The interplay between cosmology and galaxy formation

Abstract

The standard ΛCDM model of cosmology has been very successful in matching a large set of observational constraints and describes accurately the evolution of our Universe. Within this framework, the gravitational collapse of cold dark matter structures depends solely on the cosmological background. The formation of galaxies inside these haloes is thought to be determined by complex baryonic process and we rely on numerical techniques to model their effects.

Here, we investigate the impact of the cosmological background on galaxy formation. We take the advantage of state of the art cosmological hydrodynamical simulations from the eagle suite to vary the cosmological parameters, in particular, the cosmological constant, to test its effect on the efficiency of star formation. We use this set of new simulations to calculate the likelihood of the observed value of the cosmological constant, given a measure of the multiverse. We discuss the implication of our results in the context of the anthropic principle.

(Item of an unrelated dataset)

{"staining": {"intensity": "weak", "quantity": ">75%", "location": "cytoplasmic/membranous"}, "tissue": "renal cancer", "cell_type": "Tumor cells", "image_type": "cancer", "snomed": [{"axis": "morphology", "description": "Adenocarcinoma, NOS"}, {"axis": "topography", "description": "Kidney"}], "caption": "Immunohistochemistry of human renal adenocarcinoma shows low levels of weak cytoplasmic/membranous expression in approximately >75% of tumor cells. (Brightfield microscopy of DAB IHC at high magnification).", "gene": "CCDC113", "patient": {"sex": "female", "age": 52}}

We use this framework to develop a fully analytic model of galaxy formation that connects the growth of dark matter haloes in a cosmological background, with the build-up of stellar mass within these haloes. The model identifies the physical processes that drive the Galaxy-Halo co-evolution through cosmic time. Despite the complexity of the baryonic processes involved, galaxy formation is revealed as a remarkably simple process, where the instantaneous star formation efficiency within halos is only a function of their virial temperature and can be described with a ‘single’ differential equation. We find that the model reproduces self-consistently the shape and evolution of the cosmic star formation rate density, the specific star formation rate of galaxies, and the galaxy stellar mass function, both at the present time and at high redshift.

Finally, we use the merger rate of supermassive black holes in the eagle simulations to estimate the expected event rate of gravitational wave signals that could be resolved by future space-based gravitational wave detectors. We discuss the power of these detections to provide information about the origin of supermassive black holes and the initial mass distribution of black hole seeds.